Exercise requirements:
These records are to be written out exactly as they read, minus the pictures.

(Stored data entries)

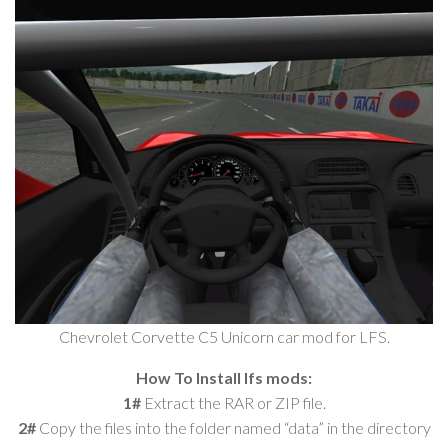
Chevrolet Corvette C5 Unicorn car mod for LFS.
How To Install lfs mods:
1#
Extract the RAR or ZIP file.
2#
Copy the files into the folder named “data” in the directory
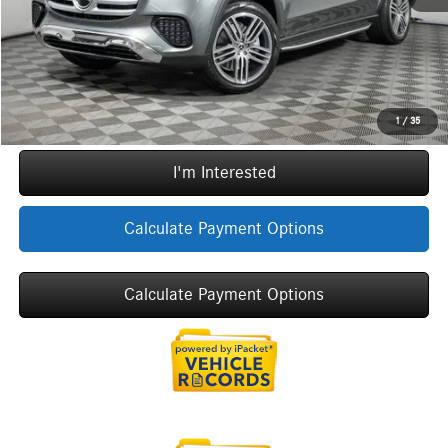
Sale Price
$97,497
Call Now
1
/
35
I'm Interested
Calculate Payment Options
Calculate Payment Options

Response area:
Chevrolet Corvette C5 Unicorn car mod for LFS.
How To Install lfs mods:
1#
Extract the RAR or ZIP file.
2#
Copy the files into the folder named “data” in the directory
Sale Price
$97,497
Call Now
1
/
35
I'm Interested
Calculate Payment Options
Calculate Payment Options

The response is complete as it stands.